His comments really took me by surprise – I usually think my kids, my sons, especially, just think I’m that Wacky Old Liberal Woman who really doesn’t understand the way the world works.
Then I said something stupid. "Who have you been talking to?"
"Nobody, I just wanted to call and see how you were doing. And tell you that."
Well, we talked a few more minutes and hung up.
And then I started crying again.
I thought about calling him back. I haven’t talked to anyone and didn’t want him thinking so.
Unless you count God. I talk to Him all the time about whatever. It’s just what I do. And sometimes I turn to Him for comfort because I feel sad about things. Things like the fact that my impression is that my sons don’t really understand me. Or if they do, they think I’m naive or silly or ignorant of how the world is, or kind of just a pain sometimes with my crazy ideas.
Like their dad, they tease me a lot. Like their dad, they seldom say things that are complimentary or express appreciation or just say, "I Love you, Mom.." If Jerry could have balanced out the sarcasm with compliments, I could have handled his sarcastic humor better.

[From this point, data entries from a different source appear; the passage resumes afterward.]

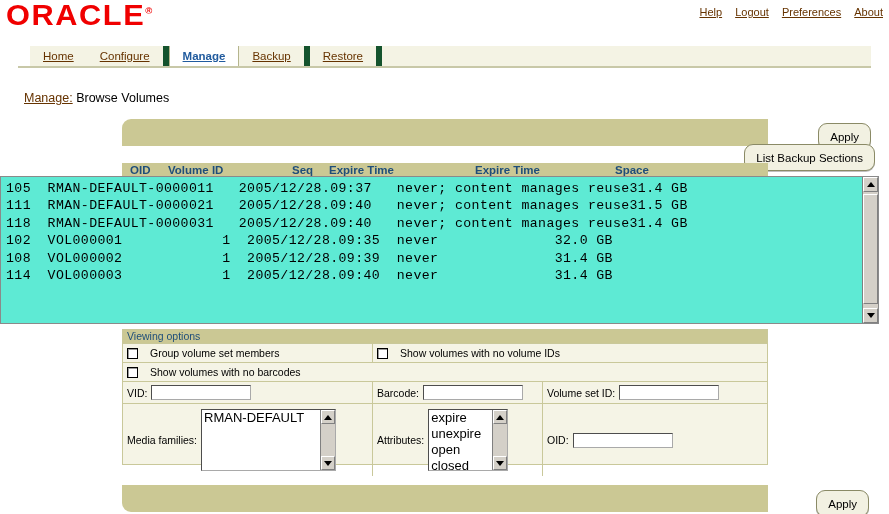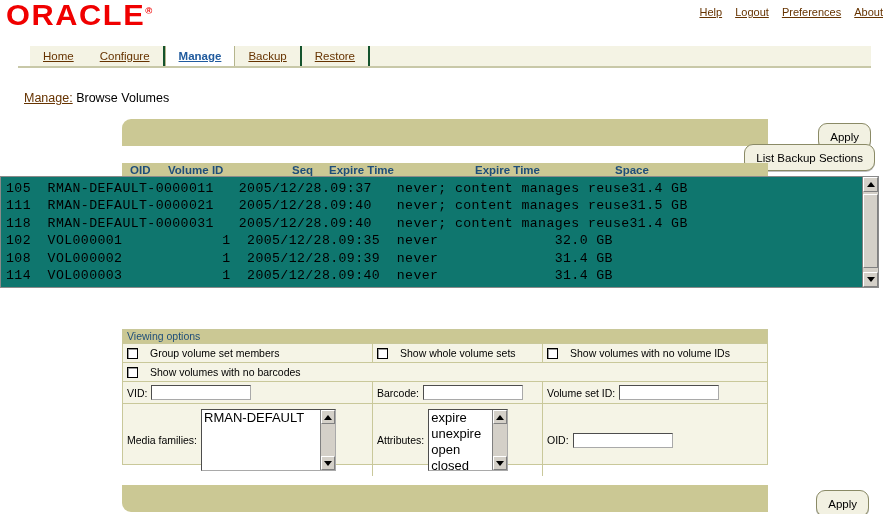--- a/index.html
+++ b/index.html
@@ -48,7 +48,7 @@
     padding: 0 13px;
     font-size: 11.5px;
     background: #f4f3e4;
-    border-right: 2px solid #14532d;
+    border-right: 6px solid #14532d;
     color: #663300;
     text-decoration: underline;
     cursor: pointer;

In the case of their dad, the toll it took was severe and finally unfixable, and we parted ways. I wasn’t tough enough, I guess, to look past the sarcastic jokes and criticism to see a basically good man standing behind them. If I could have been stronger, wiser . . . if, if, if . . . who knows.
But sons are not husbands. And there is nothing, ever, that will separate me emotionally from my children. They are not their father. They are like him in some ways. Some of those ways are good, some not so good. But the bond between mother and child is stronger than between husband and wife and I thank God daily for the good men my sons have grown to be.
Like my grandmother before me, who I am so much like, I’ve picked a hard row to hoe. I chose it. Financially, it has been so difficult, for so long. And yet I am blessed to have what I have, be healthy enough to generally do what I want and need to do. Lots of times I find myself saying, "Okay, God, you and me. We can do this." And we do.
Sometimes it gets wearisome, though. Sometimes . . .
It was just a phone call . . . but it made my day.
* * * * *
A few minutes after talking with John about the dinner, he called back and said, "Let's meet at Tom's. I have a really big pot of this stuff and they haven't cooked dinner yet so let's all go out there."I thought this a little strange but said, "Sounds like a plan to me." So I grabbed the puppy (Rocky) and off we went to Mt. Pleasant for what appeared to be a "spur of the moment" fun family get-together.
When I got to Tom's I came in thru the kitchen like always. Jo (Tom's wife) was there but I didn't see Tom. A few minutes later, in comes John with his big pot of New England Boiled Dinner. Then Sam (Sammy Jo) and Tommy (Tom's children) came into the kitchen. But no Tom.
After John deposited the pot on the stove and we all hugged as we usually do, Tom slowly sauntered into the kitchen. Although it was quite warm, he had on flannel PJ bottoms, a tank top, and a fleece jacket on over the sleeveless t-shirt. He took my hands as I started to hug him like I always do,, and held them out between us, preventing the usual hug.
"There's something I need to tell you, Mom."
"Okaaay."
"When I called you last night, I was at the hospital. A friend drove me there because I had a slight accident with my bike."
I had stopped breathing for a second but he was standing there, intact, talking calmly about what had happened so I got over the initial shock of what he was saying pretty quick.
He finished explaining what had happened (the Miracle I discussed in another post) which included the explanation of why John had called me back to say "let's go to Tom's." They figured the best way for me to find out what happened would be if I could see that Tom was pretty much okay.
* * * * *
Did I mention how thoughtful and protective and good my sons are?????